*INSTRUCTIONS FOR THE TASK*
Recast the records as a JSON list of strings, starting at the line containing "genus: Lepomis" and running up to and including the final line, with one string per line and blank lines omitted.
*** ROWS ***
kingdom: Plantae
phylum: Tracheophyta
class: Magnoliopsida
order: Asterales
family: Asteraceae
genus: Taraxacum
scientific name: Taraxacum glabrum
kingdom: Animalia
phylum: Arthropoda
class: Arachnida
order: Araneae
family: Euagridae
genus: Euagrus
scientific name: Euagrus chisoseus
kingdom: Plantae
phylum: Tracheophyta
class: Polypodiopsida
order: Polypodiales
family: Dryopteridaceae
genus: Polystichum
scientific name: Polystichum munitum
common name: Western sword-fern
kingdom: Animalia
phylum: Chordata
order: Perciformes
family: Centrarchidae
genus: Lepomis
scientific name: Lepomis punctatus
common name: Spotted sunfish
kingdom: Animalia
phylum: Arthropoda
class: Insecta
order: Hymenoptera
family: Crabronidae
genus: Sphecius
***
*PROBLEM SOLUTION*
[
  "genus: Lepomis",
  "scientific name: Lepomis punctatus",
  "common name: Spotted sunfish",
  "kingdom: Animalia",
  "phylum: Arthropoda",
  "class: Insecta",
  "order: Hymenoptera",
  "family: Crabronidae",
  "genus: Sphecius"
]